Una settimana fa il fumettista Musa Kart è stato condannato a tre anni e nove mesi di prigione nel processo al quotidiano Cumhuriyet, insieme a 14 colleghi. L’accusa, «aver favorito il terrorismo». Ieri Kart è stato insignito dell’International Editorial Cartoons Prize.

Un premio che sfida l’annichilimento della libertà di stampa in Turchia, primo paese al mondo per numero di giornalisti dietro le sbarre. Oltre 170, arrestati con accuse diverse: propaganda terroristica, incitamento al golpe, diffusione di notizie false, insulti al presidente Erdogan. In alcuni casi si è già arrivati a sentenza: la più eclatante è stata emessa a febbraio, ergastolo aggravato per sei giornalisti tra cui i fratelli Altan.

E mentre si aprivano le celle, si sbarravano le porte delle sedi dei media. Dal 15 luglio 2016 per decreto governativo sono stati chiusi 200 media, tra agenzie stampa, radio, tv, quotidiani, siti: 2.500 giornalisti sono rimasti senza lavoro.
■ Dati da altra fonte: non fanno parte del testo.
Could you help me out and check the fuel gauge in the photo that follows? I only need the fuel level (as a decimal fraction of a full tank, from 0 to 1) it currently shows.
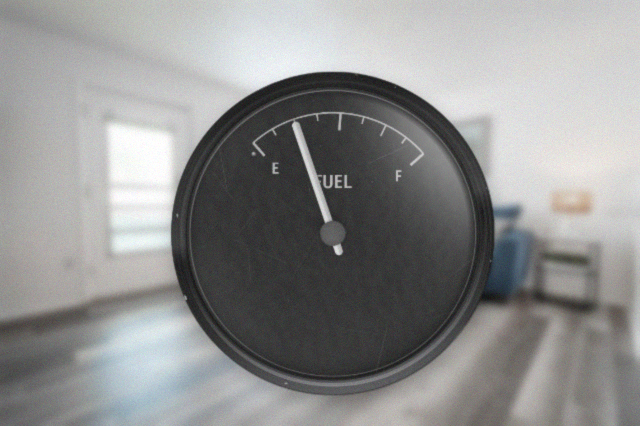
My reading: 0.25
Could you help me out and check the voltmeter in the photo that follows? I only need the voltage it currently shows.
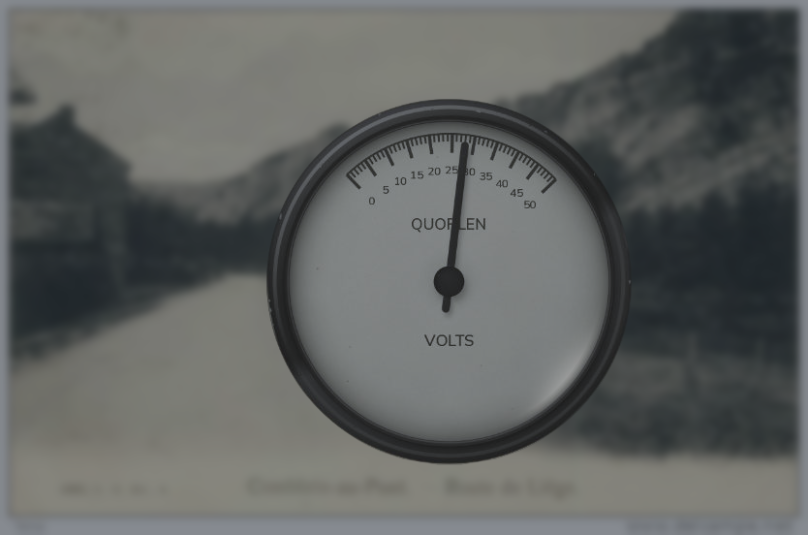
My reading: 28 V
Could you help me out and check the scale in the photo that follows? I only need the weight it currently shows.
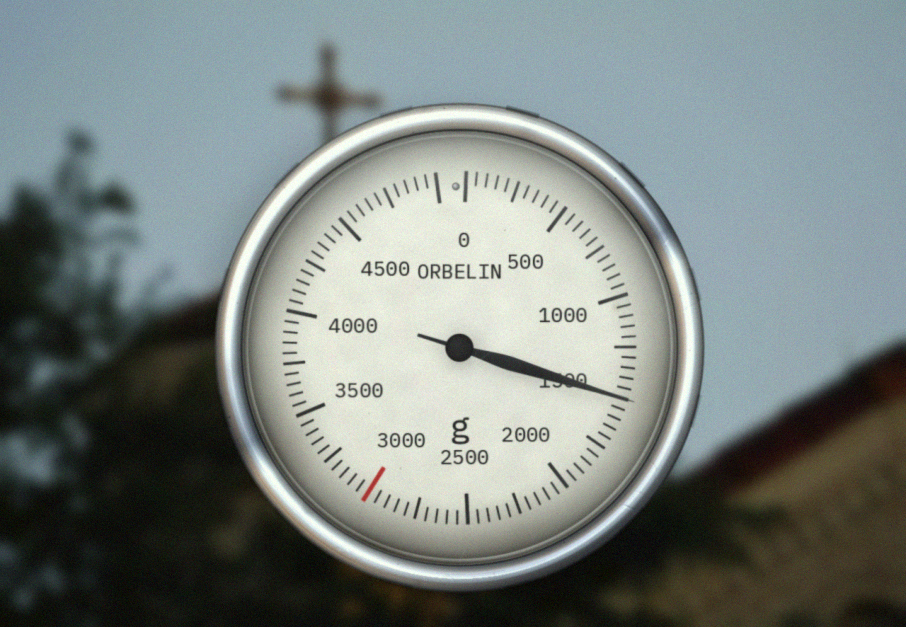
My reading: 1500 g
In vista del voto anticipato del 24 giugno di stampa libera non c’è quasi traccia: se poco prima del fallito golpe il più grande quotidiano, Zaman, veniva commissariato diventando ennesima voce del governo, un mese fa una corporazione pro-governativa acquisiva il gruppo editoriale Dogan, proprietario del giornale Hurriyet e delle tv Cnn Turk e Kanal D.